Return each line of text from the items below word for word, omitting the images.

(Saved data entries)
%%

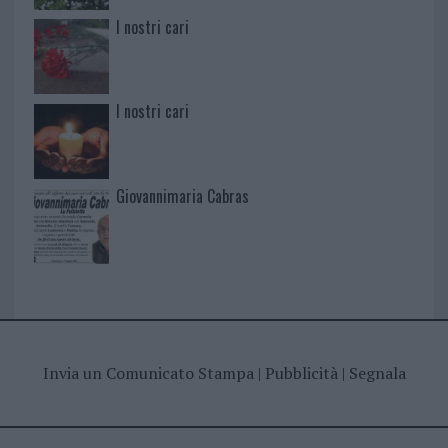
I nostri cari
I nostri cari
Giovannimaria Cabras
Invia un Comunicato Stampa
|
Pubblicità
|
Segnala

%%

» **Finished exercise**:
I nostri cari
I nostri cari
Giovannimaria Cabras
Invia un Comunicato Stampa
|
Pubblicità
|
Segnala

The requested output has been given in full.